# Installing SI Bottom Bracket Adapter



## triman3 (Sep 12, 2008)

I just bought a 09 48cm CAAD9 frameset from INCYCLE. It came stock with BB30 and the 68mm BB adapter. Since cannondale doesn't make a SI 165mm crankset I'm converting to standard. MY LBS can install it for $40.00. I need your help if anyone has successfully installed one at home without a headset press. ie.. vice.


----------



## STARNUT (Jun 19, 2005)

It's only $40............. have it done right. 

You can _seriously_ phuck the sleeve up and/or the frame if you do it incorrectly.

Starnut


----------



## CHL (Jun 24, 2005)

Hi Tri:

Hold off on installing the sleeve. FSA shows that the BB30 Gossamer crankset comes in 165mm. Have you tried riding with a 170mm crankset? 

I have170mm on my 48cm & 50cm frames and it works for me. I'm 5'5 and usually wear 28-30 inch inseam pants.

DATA SECTION:
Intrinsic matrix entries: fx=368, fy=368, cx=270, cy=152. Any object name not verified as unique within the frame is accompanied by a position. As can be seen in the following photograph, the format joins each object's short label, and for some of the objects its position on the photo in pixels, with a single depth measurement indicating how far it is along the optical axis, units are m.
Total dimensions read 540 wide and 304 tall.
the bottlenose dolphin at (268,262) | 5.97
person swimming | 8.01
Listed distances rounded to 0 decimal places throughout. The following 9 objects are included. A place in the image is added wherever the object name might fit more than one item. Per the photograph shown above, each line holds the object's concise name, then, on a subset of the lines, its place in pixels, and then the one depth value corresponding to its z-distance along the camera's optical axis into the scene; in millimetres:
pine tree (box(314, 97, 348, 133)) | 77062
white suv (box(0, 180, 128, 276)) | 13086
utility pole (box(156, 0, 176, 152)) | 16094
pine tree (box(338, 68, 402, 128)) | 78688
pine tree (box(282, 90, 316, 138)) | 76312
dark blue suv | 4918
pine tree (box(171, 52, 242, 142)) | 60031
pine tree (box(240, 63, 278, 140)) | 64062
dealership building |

WHAT YOU WILL DO:
a. In the bottom bracket adapter thread, what price does the local bike shop quote for installing the adapter?
b. Pick up the bottom bracket adapter thread after its last sentence and continue it.
The data above are separate material, distinct from the bottom bracket adapter thread.

SOLVED PROBLEMS:
a. $40.00

b.
CHL


----------



## backinthesaddle (Nov 22, 2006)

You MUST use a Park Tool headset press to install the sleeve properly. I've done a couple and it's not too difficult if you know what you're doing. If you do not have better than average wrenching skills, pay the LBS to do it!


----------



## triman3 (Sep 12, 2008)

Since my favorite bike is in Davis Ca. (Davis Wheel Works) Stage 1 start of the Amgen tour of California, they will be busy until next Tue. I will wait until then but I'm really chomping at the bit. I'm a vounteer for the race and I can't wait to see the big boys in action and up close.


----------



## triman3 (Sep 12, 2008)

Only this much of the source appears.